Extrait de Lucia et les gouapes (1974) de Pasquale Squitieri .
Lello Scarienzo, un tatoueur professionnel du Tattoo Point Studio à Naples vérifie sa machine et prépare méticuleusement ses encres, ses aiguilles ainsi que l'autel prêt à faire couler le sang d'un nouveau profane. Un souvenir douloureux. Il enfile une paire de gants et enclenche la pédale avec son pied. Les murs de son salon sont entièrement recouverts d’esquisses, de dessins et de photographies montrant des as de trèfle, des révolvers, des couteaux, des crânes, des chapelets, des christs rédempteurs et des madones aux cœurs enflammés. Autant d'icônes aux couleurs criantes qui représentent la chair et le sang de ceux qui vivent à l’ombre du Vésuve.
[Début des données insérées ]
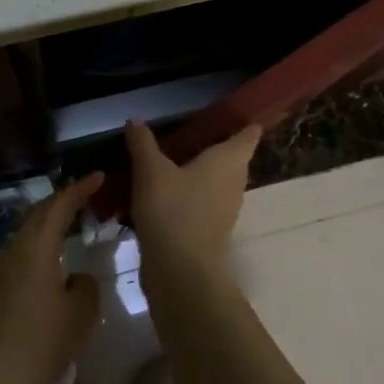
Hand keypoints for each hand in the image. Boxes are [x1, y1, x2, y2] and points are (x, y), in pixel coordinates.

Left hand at [0, 172, 102, 383]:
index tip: (98, 176)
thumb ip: (86, 286)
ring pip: (28, 235)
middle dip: (63, 201)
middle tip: (87, 195)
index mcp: (36, 248)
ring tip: (73, 225)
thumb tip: (76, 278)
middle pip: (39, 215)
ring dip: (50, 224)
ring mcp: (0, 271)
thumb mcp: (80, 313)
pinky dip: (41, 246)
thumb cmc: (41, 342)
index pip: (59, 206)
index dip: (79, 189)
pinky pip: (22, 254)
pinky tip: (53, 262)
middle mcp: (14, 251)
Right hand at [124, 120, 261, 288]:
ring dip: (202, 173)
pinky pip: (205, 202)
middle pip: (233, 159)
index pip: (247, 135)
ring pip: (218, 182)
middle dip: (217, 146)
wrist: (180, 271)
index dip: (244, 122)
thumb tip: (136, 120)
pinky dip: (192, 195)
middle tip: (193, 132)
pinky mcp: (213, 230)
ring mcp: (226, 209)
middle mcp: (234, 182)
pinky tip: (167, 194)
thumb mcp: (151, 171)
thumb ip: (143, 143)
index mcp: (228, 161)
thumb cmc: (172, 209)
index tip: (234, 112)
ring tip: (175, 161)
« L’as de trèfle était le tatouage utilisé par les soi-disant sous-patrons de la mafia pour montrer qu’ils étaient des voyous habiles de leurs mains, explique Lello. Le revolver, au contraire, était tatoué sur les gangsters les plus sanguinaires. »
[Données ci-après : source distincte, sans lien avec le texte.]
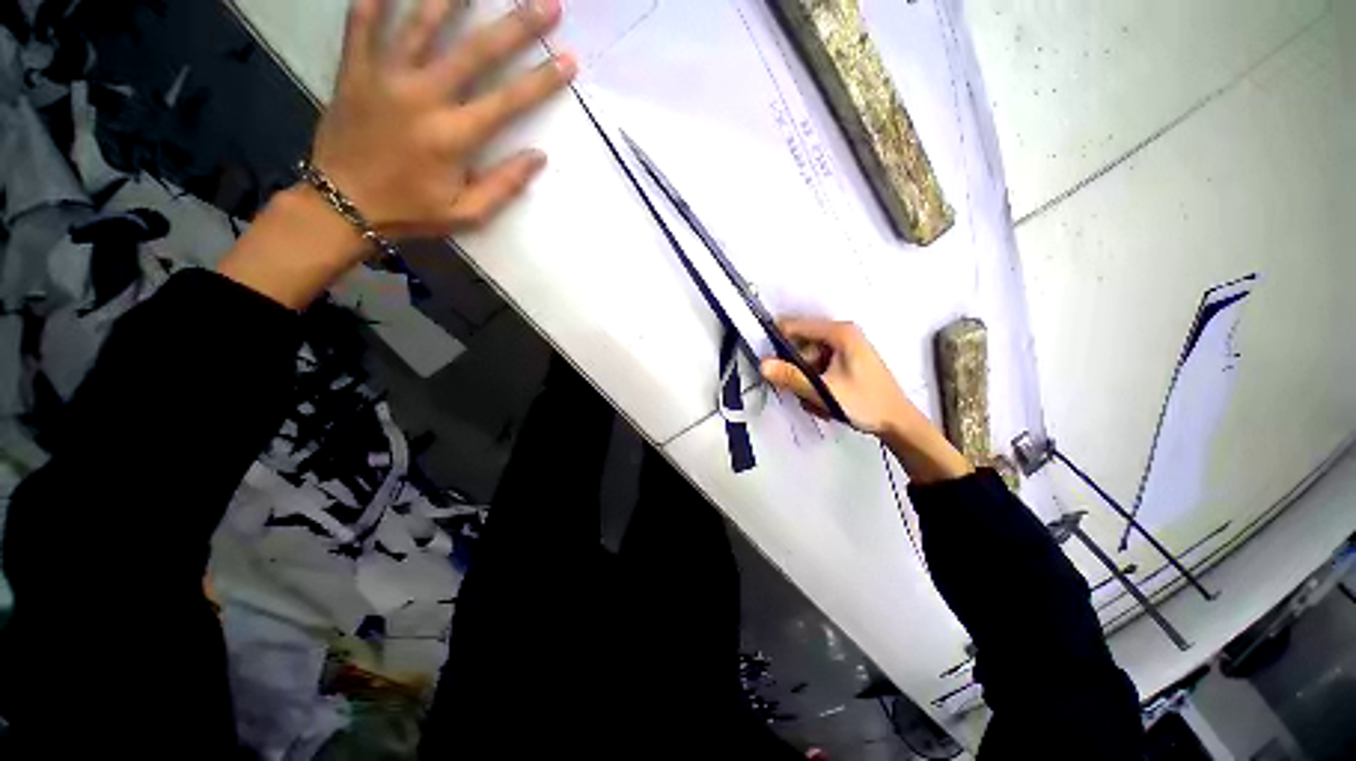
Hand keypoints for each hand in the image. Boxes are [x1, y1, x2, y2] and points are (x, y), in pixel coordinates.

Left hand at [220, 0, 575, 309]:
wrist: (341, 205)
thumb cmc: (411, 211)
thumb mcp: (466, 213)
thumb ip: (504, 185)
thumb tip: (538, 157)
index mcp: (453, 137)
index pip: (509, 101)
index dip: (542, 80)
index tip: (569, 59)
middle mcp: (423, 97)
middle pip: (475, 51)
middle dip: (516, 25)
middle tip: (546, 3)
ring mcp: (384, 77)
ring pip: (421, 23)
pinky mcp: (354, 70)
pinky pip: (362, 23)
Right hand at [760, 318, 913, 435]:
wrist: (898, 423)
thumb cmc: (864, 403)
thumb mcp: (824, 391)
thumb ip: (791, 377)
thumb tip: (762, 364)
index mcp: (839, 332)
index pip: (794, 326)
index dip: (778, 344)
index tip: (771, 367)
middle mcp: (842, 333)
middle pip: (800, 344)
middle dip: (795, 369)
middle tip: (799, 392)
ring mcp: (845, 347)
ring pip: (808, 358)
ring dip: (805, 380)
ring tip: (815, 401)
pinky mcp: (846, 360)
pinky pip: (818, 366)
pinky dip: (815, 383)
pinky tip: (823, 400)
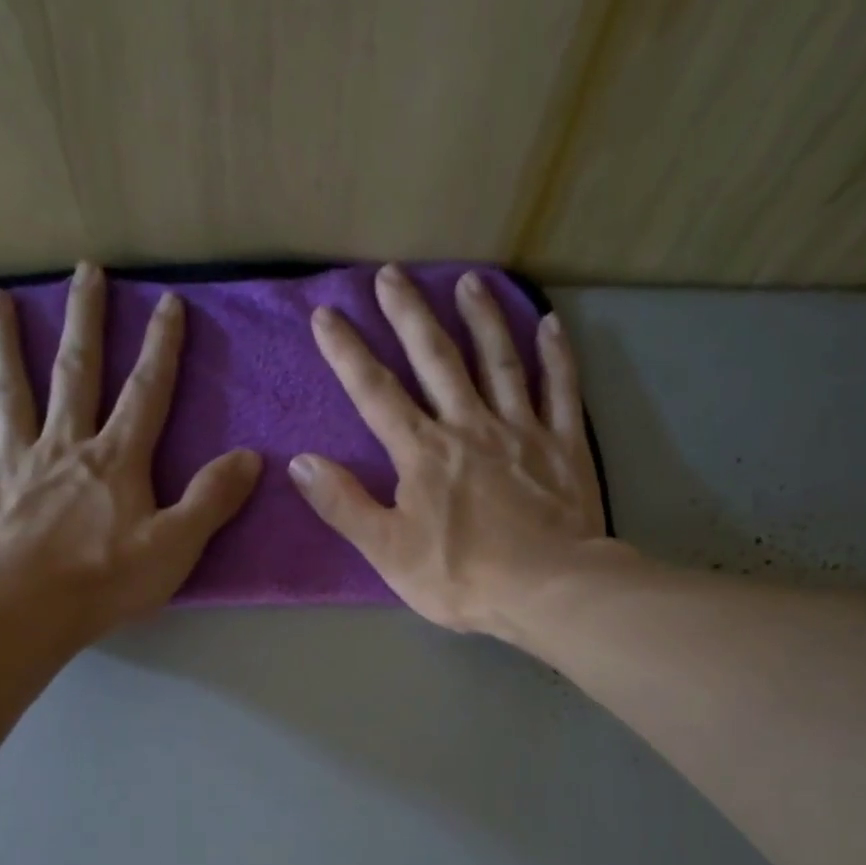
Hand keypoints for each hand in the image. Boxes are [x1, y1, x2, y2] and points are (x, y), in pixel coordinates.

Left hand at [0, 261, 260, 638]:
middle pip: (75, 373)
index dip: (162, 348)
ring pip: (10, 388)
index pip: (146, 393)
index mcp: (115, 460)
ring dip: (6, 341)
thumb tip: (250, 457)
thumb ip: (211, 499)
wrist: (25, 610)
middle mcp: (64, 444)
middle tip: (85, 270)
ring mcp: (13, 459)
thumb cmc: (106, 581)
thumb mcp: (176, 546)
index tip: (168, 302)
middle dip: (85, 321)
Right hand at [290, 264, 604, 637]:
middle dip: (409, 315)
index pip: (376, 393)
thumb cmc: (462, 578)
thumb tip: (301, 462)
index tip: (327, 314)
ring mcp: (521, 430)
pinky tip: (550, 324)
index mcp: (423, 453)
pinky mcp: (563, 445)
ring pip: (499, 361)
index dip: (348, 353)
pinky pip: (560, 390)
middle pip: (436, 359)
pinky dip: (556, 356)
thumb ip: (345, 506)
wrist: (546, 590)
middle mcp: (469, 426)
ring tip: (469, 281)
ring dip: (482, 318)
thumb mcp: (389, 552)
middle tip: (392, 274)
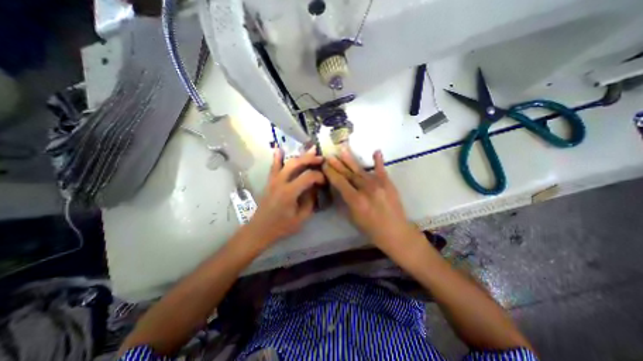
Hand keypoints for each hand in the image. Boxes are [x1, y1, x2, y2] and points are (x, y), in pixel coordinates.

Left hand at [246, 147, 324, 244]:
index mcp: (289, 192)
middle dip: (310, 159)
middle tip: (321, 158)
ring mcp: (273, 180)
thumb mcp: (301, 218)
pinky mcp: (270, 181)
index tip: (325, 181)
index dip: (319, 176)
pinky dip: (277, 157)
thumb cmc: (281, 227)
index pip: (308, 177)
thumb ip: (310, 201)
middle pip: (296, 164)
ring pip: (287, 162)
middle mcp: (280, 182)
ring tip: (310, 151)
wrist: (259, 230)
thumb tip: (315, 188)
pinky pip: (273, 167)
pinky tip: (279, 149)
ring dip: (300, 156)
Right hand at [322, 150, 416, 253]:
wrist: (395, 232)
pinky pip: (381, 170)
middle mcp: (366, 189)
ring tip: (343, 149)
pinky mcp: (388, 183)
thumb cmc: (371, 229)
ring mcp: (378, 184)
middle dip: (338, 164)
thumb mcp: (353, 217)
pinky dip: (378, 161)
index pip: (340, 182)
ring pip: (361, 170)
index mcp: (355, 200)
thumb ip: (347, 201)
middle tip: (329, 155)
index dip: (331, 173)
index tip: (324, 164)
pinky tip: (376, 151)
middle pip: (349, 174)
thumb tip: (341, 188)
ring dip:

Des signes bruts pour les truands
Ce revolver signifie qu’ils ont volé des vies et que ça pèse sur leur conscience. Le couteau symbolise également la vendetta, une sorte de serment personnel. Bref, c'est bien connu à Naples, le sacré et le profane sont inextricablement liés. Et il est peu surprenant que des symboles comme les revolvers, les couteaux et les coup de poing américain soient associés à des chapelets de prières et d’autres symboles tout droit tirés de la religion.
« Le chapelet est le symbole de la protection. C’est une sorte de gardien qui aiderait à se débarrasser de ses crimes et autres péchés. Le cœur enflammé surmonté d’une couronne d’épine représente le Cœur sacré de Jésus. Le même symbole entouré d’une couronne de fleur et percé d’une épée représente le cœur de la Vierge Marie. » La mort imprègne tous ces symboles. « Le symbole du crâne est une façon de se moquer de la mort, un moyen de s’en protéger sans oublier que la vie et la mort sont intimement liées, que l’une est seulement le prélude de l’autre. Mais cela montre aussi son respect envers la mort, ce qui est typiquement napolitain », explique Lello.
Naples, c'est cela et plus encore : un lieu qui oscille entre les rêves les plus doux et les pires cauchemars, entre les sombres allées et les rues ensoleillés. C’est ici, dans une cérémonie profane qui unit le présent et le passé qu’une nouvelle vie est insufflée à ces emblèmes religieux et marins. Chaque jour, cet art mystérieux ressuscite grâce à des non-initiés qui, sur un coup de tête, décident d'imprimer sur leur peau un symbole, dont ils ne connaissent pas la valeur.